▶ _TASK 1_: Which properties of a WebUploadedFile object does the article on WebUploadedFile below mention querying or inspecting?
▶ _TASK 2_: According to the article on WebUploadedFile below, what happens to the temporary file of a file-backed upload when the UploadComplete event finishes?
▶ _TASK 3_: Does each statement agree with the article on WebUploadedFile below? (a) An uploaded file is always held in memory. (b) The array of uploaded files is obtained in the UploadComplete event. (c) Making a hard link into your own location may be the quickest way to keep the file.

▶ _SOURCE DOCUMENT_:
The Xojo Web framework contains a special class to hold information on an uploaded file, the WebUploadedFile class. Used by the WebFileUploader control this class provides you the information of the uploaded file. Let's take a deeper look:
An uploaded file can either be backed in memory or backed by a temporary file. There is a threshold when files are put in memory or into a file and we don't know when exactly this happens. But there may be multiple reasons like memory usage.
Consequentially if you query length, you are returned the length of the MemoryBlock or the temporary file. If you query Data, you get back the MemoryBlock or for a file backed one, the data is read and returned. This means the file has to fit in memory to not cause an exception. And it may cause a delay for the time to load the file. Sadly the trigger to loading data in memory may be when you stop in debugger and inspect the WebUploadedFile file. You then see file property and data property have content.
The UploadComplete event is where you get the array of the uploaded files. Here you may process the data, e.g. take it pass it to Picture.FromData to read in a picture. If you store the WebUploadedFile object in a property of your web page, be aware that file backed uploaded files get their temp file deleted when the event finishes. So you have to take the data or query file property and copy the file. For performance doing a hard link into your own location may be the quickest way.

▶ _DATASET EXCERPTS_:
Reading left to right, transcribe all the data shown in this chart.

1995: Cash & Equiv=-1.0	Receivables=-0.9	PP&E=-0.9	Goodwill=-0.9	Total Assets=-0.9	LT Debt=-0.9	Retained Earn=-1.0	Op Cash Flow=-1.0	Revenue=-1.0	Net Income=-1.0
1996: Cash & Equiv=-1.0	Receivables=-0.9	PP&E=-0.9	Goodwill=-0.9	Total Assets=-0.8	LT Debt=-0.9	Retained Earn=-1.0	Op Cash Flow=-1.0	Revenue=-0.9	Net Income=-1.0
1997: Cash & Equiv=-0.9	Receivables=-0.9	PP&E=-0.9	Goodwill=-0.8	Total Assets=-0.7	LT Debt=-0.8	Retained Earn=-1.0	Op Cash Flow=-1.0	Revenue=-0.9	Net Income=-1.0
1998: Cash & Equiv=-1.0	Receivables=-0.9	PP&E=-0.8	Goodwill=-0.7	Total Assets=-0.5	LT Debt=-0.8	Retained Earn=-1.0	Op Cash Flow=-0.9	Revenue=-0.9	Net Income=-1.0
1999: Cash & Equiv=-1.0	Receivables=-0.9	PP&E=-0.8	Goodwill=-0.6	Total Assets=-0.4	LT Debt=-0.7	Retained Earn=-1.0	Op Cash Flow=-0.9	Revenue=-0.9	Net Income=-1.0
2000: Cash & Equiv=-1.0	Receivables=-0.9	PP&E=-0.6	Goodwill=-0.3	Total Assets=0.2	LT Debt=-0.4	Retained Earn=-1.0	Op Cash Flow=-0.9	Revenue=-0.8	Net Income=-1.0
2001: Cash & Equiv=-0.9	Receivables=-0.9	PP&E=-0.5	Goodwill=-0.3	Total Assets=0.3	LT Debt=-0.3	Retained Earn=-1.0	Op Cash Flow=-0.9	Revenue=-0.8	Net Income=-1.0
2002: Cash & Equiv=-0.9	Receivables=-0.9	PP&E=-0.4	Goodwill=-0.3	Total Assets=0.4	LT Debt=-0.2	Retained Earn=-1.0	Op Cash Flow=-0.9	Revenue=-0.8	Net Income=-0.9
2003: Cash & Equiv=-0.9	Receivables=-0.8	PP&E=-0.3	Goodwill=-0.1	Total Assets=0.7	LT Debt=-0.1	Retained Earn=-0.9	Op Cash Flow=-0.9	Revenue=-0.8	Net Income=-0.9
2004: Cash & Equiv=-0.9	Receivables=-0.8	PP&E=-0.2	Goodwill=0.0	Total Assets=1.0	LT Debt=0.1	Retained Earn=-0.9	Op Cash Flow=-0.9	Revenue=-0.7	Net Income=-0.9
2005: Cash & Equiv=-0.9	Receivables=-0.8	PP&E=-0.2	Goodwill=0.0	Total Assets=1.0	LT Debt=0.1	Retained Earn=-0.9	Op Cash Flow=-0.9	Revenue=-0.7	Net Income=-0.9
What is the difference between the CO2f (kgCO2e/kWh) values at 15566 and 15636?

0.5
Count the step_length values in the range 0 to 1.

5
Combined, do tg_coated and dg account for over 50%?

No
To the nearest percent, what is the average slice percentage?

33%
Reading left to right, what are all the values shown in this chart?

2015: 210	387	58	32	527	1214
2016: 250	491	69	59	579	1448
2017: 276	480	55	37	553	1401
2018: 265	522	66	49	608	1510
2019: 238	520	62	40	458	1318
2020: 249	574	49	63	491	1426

▶ _TASK RESULT 1_: Length, Data, File

▶ _TASK RESULT 2_: The temporary file gets deleted.

▶ _TASK RESULT 3_:
(a) No: "An uploaded file can either be backed in memory or backed by a temporary file."
(b) Yes: "The UploadComplete event is where you get the array of the uploaded files."
(c) Yes: "For performance doing a hard link into your own location may be the quickest way."